然而,過去的人生早已被抹除了痕跡,與其他人不同,身爲魔女胚胎的她從一開始就沒有選擇,入學密斯卡託尼克便是代表着與過去十八年的人生做出分割,如今的莉莉?莉莉薇婭只不過是一個孤身在外的小女孩罷了。
“如果我沒有入學,最後我是不是會變成魔女?”莉莉薇婭只是問道。
“通常情況下,胚胎是無法抑制自己吞喫的本能的。”諾恩說的很委婉,但卻已經回答了莉莉薇婭的問題。
沒錯,在沒有接受靈質教育的情況下,莉莉薇婭會在無意識中不斷吞喫他人的靈質,混雜着他人意識的靈質在沒有經過淨化的情況下被她作爲胚胎成長的養料。
然而這份養料中蘊含着來自他人的污染,千萬人之音會在她的腦海中不斷折磨着她的意識,直至最後令她陷入再也無法挽回的癲狂中,亦如當年折肢的魔女一樣,變成一個行走的天災,污染着她們周圍的一切。
“既然是這樣,那我就不後悔。”莉莉薇婭眼神堅定的說道。
“我不希望再看到有人因爲我而受傷了!”
在發生那件事情後,莉莉薇婭不再喜歡有人稱呼她爲莉莉,因爲念誦她的名字成爲了她無意識污染他人的觸發條件,她捨棄了父母贈予孩子蘊含祝福的名字,她也捨棄了十八年的人生痕跡,爲了保護親人不受自己的傷害,她拖着行李獨自一人來到了密斯卡託尼克大學。
她好像已經一無所有了。
海上迷失方向的船不知歸航的路,它們最後的結局往往都是葬身大海。
諾恩沒有再繼續說什麼,這是莉莉薇婭親自做出的選擇,也是她的覺悟,既然如此,只需要尊重就好。
是的,心懷敬意的尊重就好了。
名爲莉莉?莉莉薇婭的女孩,從來都是一個爲了保護他人不受腐潰傷害的善良孩子。
遠航的渡輪駛向了永恆的海域,他們將文明大陸拋之腦後,義無反顧的踏上無人生存的冰原,仔細想想,在那片一望無際的冰原上留下自己的腳印,何嘗又不是一件浪漫的事情呢?

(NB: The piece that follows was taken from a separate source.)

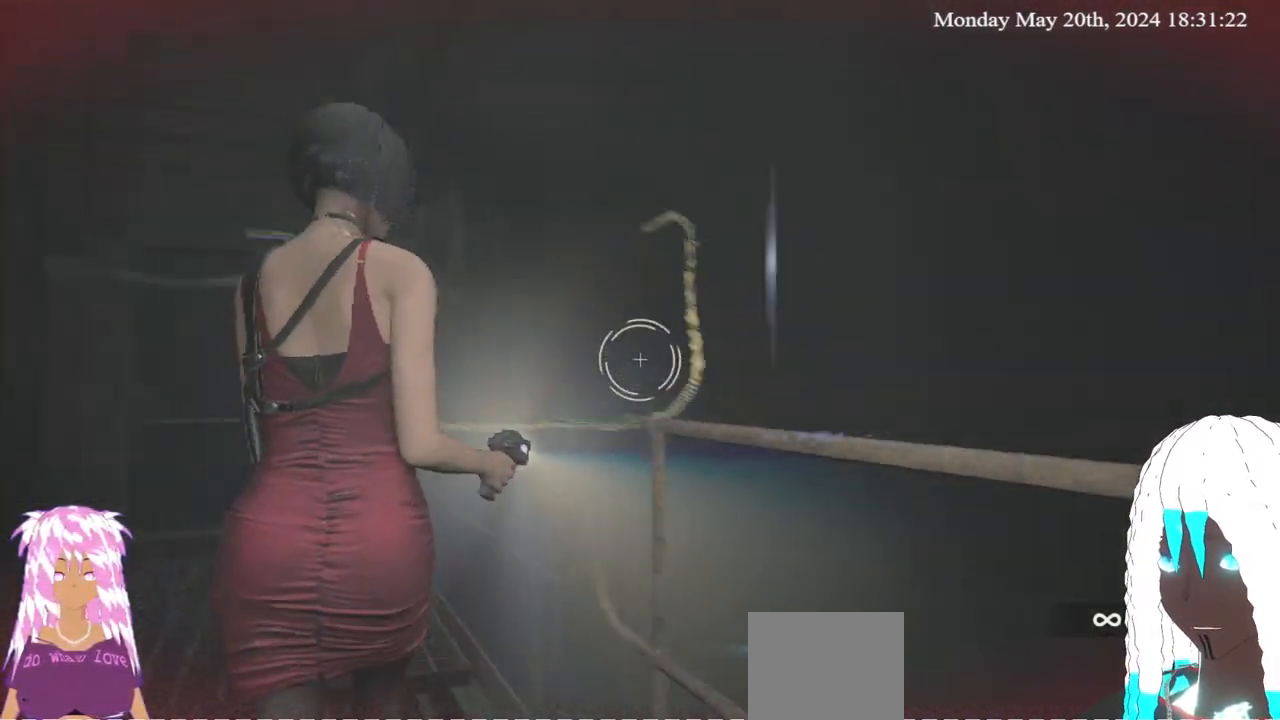
{"buttons": ["L2"], "left_stick": "up", "right_stick": "left", "events": [[67, "right_stick", "center"], [400, "right_stick", "left"]]}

“莉莉薇婭,南極可不是每個人都能去的,等回去之後你可以好好和自己的室友炫耀一下你在南極的見聞了。”諾恩說道。
莉莉薇婭轉過頭看向教授,她微微驚訝的張着小嘴,眼裏像是見到了什麼不可思議的東西。
“教授,我還是第一次看到你笑誒!”莉莉薇婭驚訝的大聲說道。
諾恩的笑容在下一刻就消失不見了,莉莉薇婭站在諾恩身邊晃來晃去的,她做着笑臉道。
“教授教授,再笑一個捏~”
諾恩沒有再理會這個逆徒,他依舊是把目光投向了海岸的港口上,僅僅是欣賞這離岸的風景,也值得他站在船邊眺望了。
恍惚間,畫面似乎出現了割裂。
當視線再度投向海岸的港口,諾恩看見了一個熟悉的人影。
一位鬍鬚花白的老人頭戴高禮帽,他的手裏持一根紳士杖,一身儒雅的西裝低調地彰顯着他的身份,他筆直的站在岸邊,感受到船上人的視線,他頗爲風度的摘下了高禮帽,向着遠航之人獻上祝福。